[Chart comprehension data]
******
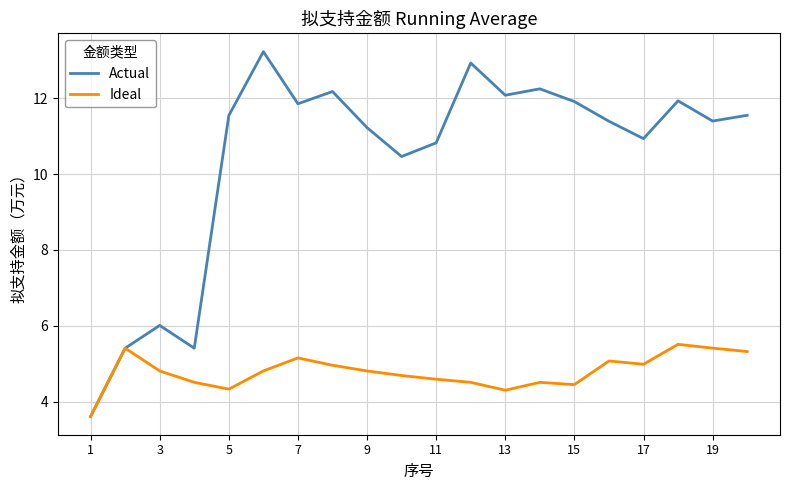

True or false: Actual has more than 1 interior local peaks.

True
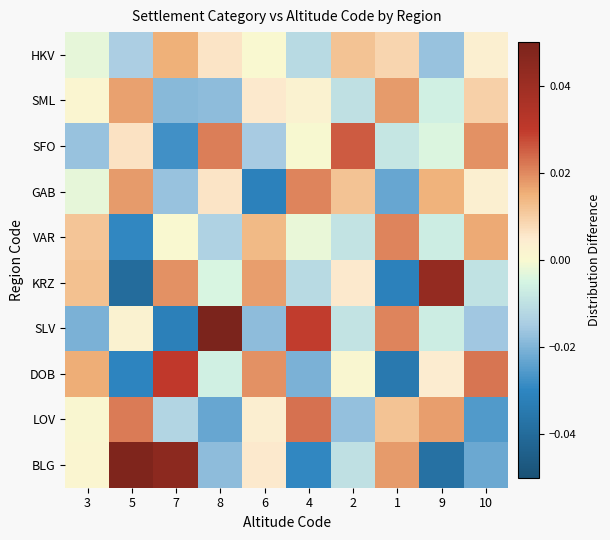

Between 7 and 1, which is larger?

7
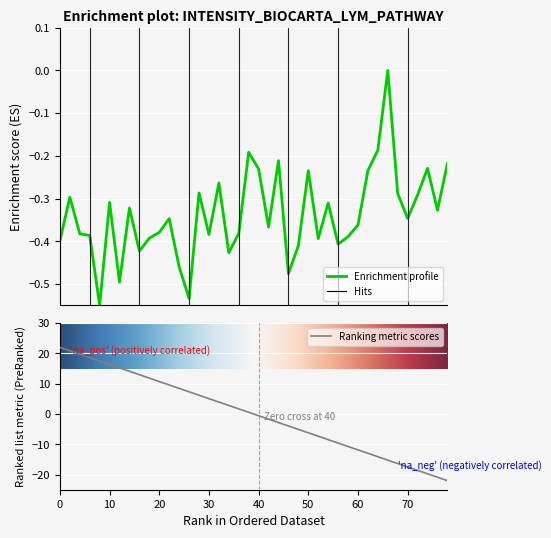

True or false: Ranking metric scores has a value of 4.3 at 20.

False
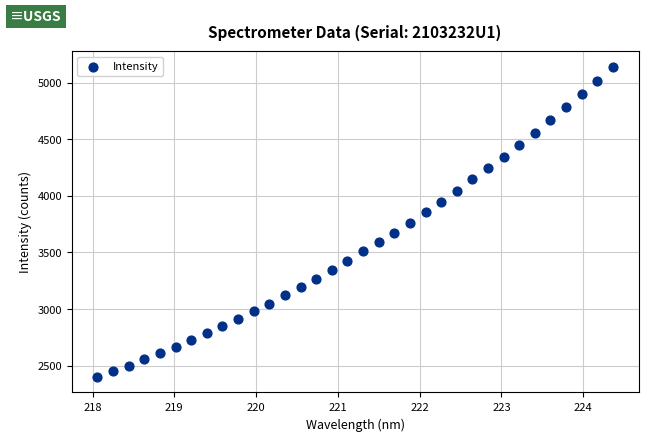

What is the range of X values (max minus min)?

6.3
******
Work instructions: Rewrite the stretch of rows from the line containing "True or false: Ranking" through the end of the rows as a numbered list, skipping blank lines. Leave the pictures out.

Written solution:
1. True or false: Ranking metric scores has a value of 4.3 at 20.
2. False
3. What is the range of X values (max minus min)?
4. 6.3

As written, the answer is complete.